### Material for this task
************

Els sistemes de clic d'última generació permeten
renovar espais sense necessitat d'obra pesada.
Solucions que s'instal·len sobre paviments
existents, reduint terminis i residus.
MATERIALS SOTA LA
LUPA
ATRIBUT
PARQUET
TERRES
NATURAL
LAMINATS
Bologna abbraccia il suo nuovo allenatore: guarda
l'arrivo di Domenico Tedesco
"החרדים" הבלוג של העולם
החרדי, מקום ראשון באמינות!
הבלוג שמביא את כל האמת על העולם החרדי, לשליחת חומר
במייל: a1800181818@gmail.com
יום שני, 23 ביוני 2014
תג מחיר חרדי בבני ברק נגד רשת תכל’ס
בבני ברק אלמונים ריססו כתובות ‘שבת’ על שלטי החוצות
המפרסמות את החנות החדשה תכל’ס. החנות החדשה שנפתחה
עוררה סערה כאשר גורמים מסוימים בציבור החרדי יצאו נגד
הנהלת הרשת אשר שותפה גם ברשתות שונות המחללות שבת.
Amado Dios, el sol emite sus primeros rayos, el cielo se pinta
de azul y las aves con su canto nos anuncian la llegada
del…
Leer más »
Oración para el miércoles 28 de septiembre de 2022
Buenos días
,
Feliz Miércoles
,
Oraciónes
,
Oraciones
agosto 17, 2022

************

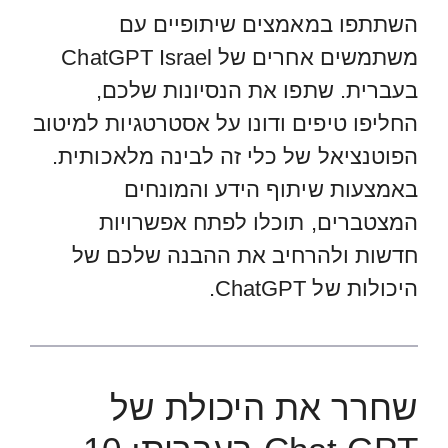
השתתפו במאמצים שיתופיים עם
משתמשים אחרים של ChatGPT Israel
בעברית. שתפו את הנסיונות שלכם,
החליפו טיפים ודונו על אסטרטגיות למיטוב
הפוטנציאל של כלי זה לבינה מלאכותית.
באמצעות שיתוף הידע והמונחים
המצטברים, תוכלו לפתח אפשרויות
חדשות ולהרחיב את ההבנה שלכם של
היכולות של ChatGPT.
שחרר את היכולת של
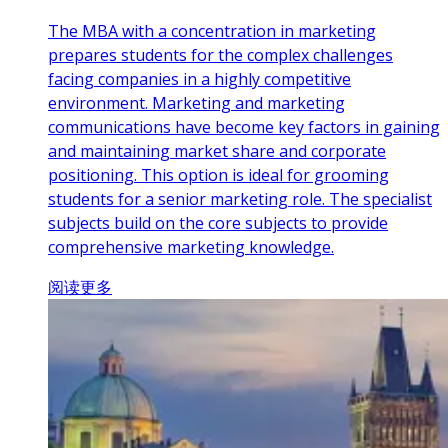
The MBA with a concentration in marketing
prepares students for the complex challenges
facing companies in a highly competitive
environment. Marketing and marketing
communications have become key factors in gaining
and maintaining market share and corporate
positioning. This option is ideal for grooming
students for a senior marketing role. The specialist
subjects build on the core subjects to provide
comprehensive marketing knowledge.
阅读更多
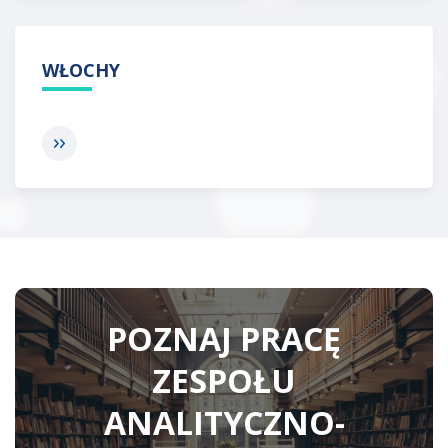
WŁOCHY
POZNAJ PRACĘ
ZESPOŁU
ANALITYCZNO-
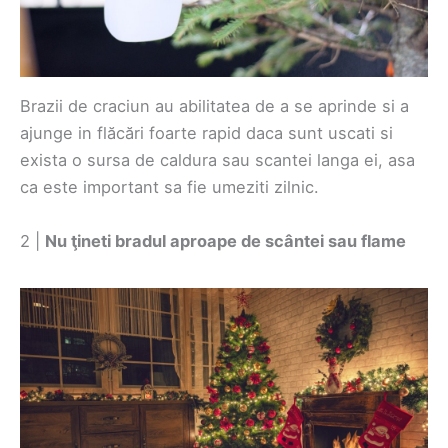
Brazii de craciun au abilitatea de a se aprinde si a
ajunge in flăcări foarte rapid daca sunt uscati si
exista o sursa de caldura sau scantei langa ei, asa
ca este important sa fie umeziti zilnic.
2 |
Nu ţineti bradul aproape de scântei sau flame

************

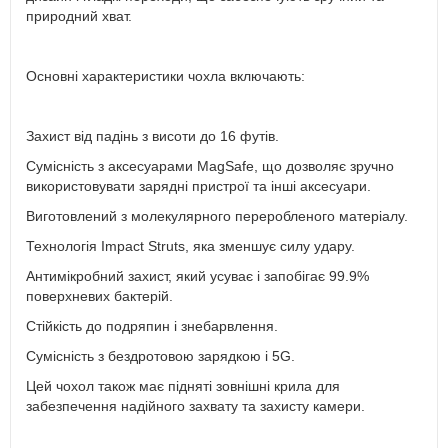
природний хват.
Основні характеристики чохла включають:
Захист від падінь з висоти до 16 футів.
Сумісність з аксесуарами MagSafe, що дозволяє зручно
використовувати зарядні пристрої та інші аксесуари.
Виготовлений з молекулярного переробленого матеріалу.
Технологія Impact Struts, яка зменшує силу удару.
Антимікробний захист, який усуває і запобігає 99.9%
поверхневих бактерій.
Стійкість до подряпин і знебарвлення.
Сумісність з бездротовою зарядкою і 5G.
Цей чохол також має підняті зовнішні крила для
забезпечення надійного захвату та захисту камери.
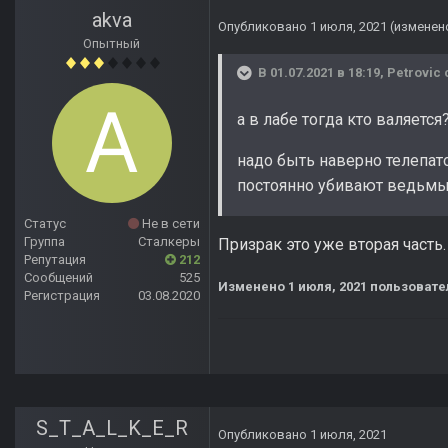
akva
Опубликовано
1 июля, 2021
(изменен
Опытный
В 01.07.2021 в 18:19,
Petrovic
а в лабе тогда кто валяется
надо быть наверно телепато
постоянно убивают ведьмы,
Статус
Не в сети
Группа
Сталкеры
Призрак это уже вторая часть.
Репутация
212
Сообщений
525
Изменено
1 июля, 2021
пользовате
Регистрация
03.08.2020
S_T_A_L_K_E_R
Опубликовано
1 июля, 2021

************

### To-do item
Lines containing the word "העולם": say how many there are in the material, with no other text.

### Solved problem
2